On this page you will learn a two bar groove with a double time feel that switches from 5/8 to 7/8. This starts with a level 2 style part and adds in various offbeat sixteenth kick and fills. There will be five modifications made to the start groove, each of which makes the part more difficult. It is also worth noting that each step creates its own perfectly decent sounding groove. In each step a link to the original lesson of the concept applied is provided where appropriate, it is worth sidetracking and working through these lessons if you either get stuck or don't understand a particular step.
It's important you can play the step you are on comfortably at a decent tempo before progressing as any parts you get stuck on are going to appear in all subsequent steps. On the last page you will find a list of helpful links, suggestions for other concepts that could be applied and a set of target tempos.
The general idea behind this part is that the second bar is a slightly longer version of the first bar. This is a very common idea in progressive genres but can be applied to many styles of music.
You can also download a version of this lesson in PDF format. In this pack you also get two extra steps in the groove construction process, three sets of eight bar phrases using the final groove as a basis and audio files in MP3 format of all drum parts. This also includes a drumless version of the backing track for you to play a long to. You can purchase this for just $2 by clicking the button below.
NOTE that the file size of this pack is 14.2MB.
A two bar pattern with a Double Time feel starting in 5/8 and switching To 7/8. This obviously means the second bar has two extra quaver counts than the first and your focus at this stage should be on the switch between the two time signatures. This is one of those times when counting becomes really useful!
At the end of the first bar a single eighth note hi hat is played on its own and in the second bar there are two, in the next couple of steps these will be replaced with a simple sixteenth note snare fill which will be a main feature of the part.
As mentioned in the last step, one of the main features of this groove will be short bursts of sixteenth notes At The End Of Each Bar. The first of these is added here by replacing the hi hat on the '5' count in the first bar with two sixteenth note snares. This movement will have been common in 4/4 patterns but will feel different in the shorter time signature. The two sixteenth snares will be played as single strokes.
A similar fill is added in the second bar which imitates that found in the first but Doubles Up The Number Of Notes. As before, this movement was common in 4/4 parts but will have a very different feel in this time signature. The second bar should now start to sound like a slightly extended version of the first.
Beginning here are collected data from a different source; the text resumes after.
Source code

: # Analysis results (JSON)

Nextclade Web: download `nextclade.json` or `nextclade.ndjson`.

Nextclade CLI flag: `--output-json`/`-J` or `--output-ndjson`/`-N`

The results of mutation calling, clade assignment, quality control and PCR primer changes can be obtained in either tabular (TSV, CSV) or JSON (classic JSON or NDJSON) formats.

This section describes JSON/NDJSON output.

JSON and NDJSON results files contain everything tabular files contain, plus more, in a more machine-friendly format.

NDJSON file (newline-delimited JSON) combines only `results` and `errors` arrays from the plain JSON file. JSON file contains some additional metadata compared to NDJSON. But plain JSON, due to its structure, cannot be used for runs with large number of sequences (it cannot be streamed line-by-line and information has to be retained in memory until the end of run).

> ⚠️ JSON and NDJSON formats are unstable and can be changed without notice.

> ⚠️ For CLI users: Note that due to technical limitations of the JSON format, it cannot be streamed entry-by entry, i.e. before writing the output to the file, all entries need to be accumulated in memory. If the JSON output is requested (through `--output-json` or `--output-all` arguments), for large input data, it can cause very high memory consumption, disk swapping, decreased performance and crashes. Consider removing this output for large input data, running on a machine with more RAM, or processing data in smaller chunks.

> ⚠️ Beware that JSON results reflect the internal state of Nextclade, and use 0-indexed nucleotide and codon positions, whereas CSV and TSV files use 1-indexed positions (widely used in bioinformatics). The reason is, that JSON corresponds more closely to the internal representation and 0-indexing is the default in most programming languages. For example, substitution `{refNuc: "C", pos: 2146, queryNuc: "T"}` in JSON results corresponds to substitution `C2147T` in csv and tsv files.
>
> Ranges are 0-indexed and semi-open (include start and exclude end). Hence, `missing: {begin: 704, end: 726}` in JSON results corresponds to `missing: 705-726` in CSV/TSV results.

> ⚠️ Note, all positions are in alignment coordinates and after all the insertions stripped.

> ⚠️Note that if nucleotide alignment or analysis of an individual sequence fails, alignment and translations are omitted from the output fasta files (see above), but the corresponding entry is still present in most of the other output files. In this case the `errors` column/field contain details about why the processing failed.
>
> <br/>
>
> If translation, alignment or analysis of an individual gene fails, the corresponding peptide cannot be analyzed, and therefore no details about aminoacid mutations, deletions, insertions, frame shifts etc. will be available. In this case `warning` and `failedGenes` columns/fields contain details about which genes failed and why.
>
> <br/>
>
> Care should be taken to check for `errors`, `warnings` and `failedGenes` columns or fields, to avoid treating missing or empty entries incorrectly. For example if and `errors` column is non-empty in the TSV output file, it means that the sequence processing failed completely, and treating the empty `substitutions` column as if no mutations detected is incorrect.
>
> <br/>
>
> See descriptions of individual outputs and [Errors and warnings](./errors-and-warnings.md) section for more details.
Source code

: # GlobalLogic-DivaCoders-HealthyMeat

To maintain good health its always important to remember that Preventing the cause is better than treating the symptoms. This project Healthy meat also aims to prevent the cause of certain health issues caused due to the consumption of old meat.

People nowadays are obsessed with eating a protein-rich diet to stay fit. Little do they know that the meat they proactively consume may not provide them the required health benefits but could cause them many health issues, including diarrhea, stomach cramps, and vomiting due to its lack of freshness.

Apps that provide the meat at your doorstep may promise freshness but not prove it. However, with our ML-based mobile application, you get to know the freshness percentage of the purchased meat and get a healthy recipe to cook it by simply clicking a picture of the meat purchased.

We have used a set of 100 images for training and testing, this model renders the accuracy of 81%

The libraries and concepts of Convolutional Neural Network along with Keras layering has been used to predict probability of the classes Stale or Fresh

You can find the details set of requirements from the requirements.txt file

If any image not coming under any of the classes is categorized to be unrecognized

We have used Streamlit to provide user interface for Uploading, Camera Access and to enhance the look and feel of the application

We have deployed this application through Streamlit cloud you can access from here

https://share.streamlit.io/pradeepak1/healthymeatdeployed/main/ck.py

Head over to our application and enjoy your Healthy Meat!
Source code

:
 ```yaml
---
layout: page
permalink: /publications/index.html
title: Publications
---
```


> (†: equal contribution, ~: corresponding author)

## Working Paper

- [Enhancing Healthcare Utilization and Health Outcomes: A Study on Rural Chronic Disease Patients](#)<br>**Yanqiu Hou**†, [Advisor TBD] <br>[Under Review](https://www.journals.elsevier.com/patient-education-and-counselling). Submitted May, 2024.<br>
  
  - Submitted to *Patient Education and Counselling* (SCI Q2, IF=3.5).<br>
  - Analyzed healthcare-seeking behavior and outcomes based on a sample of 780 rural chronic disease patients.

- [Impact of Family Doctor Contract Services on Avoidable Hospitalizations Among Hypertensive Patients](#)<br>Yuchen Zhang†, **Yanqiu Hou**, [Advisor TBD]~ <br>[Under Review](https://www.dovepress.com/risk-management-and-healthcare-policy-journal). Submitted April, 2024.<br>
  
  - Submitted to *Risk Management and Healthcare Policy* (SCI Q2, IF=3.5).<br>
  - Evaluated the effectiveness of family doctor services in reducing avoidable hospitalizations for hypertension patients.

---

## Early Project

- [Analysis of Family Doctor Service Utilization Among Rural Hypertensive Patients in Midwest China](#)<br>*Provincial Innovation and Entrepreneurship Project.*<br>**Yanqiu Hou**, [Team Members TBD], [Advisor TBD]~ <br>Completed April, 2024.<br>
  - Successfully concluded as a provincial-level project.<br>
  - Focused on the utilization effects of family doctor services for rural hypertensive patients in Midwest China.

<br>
Single strokes will be used here too.
In both bars, a Sixteenth Note Kick is added on the '+' after count 3. This is actually a placeholder and will be altered slightly in step 6. Using the same placement across the two bars helps build up this concept of the second bar being an extension of the first.
Double Up The Kick on count 5 in the second bar. This is just a simple decorative idea to make the part sound slightly more complex.
The offbeat sixteenth kicks on count 3 are now turned into sixteenth triplets with the kicks on the second and third counts. So the triplet on count 3 will be played as a right hand followed by two kicks. It might be worth taking this movement and practising it separately as an exercise. This may start to give you grief at higher tempos.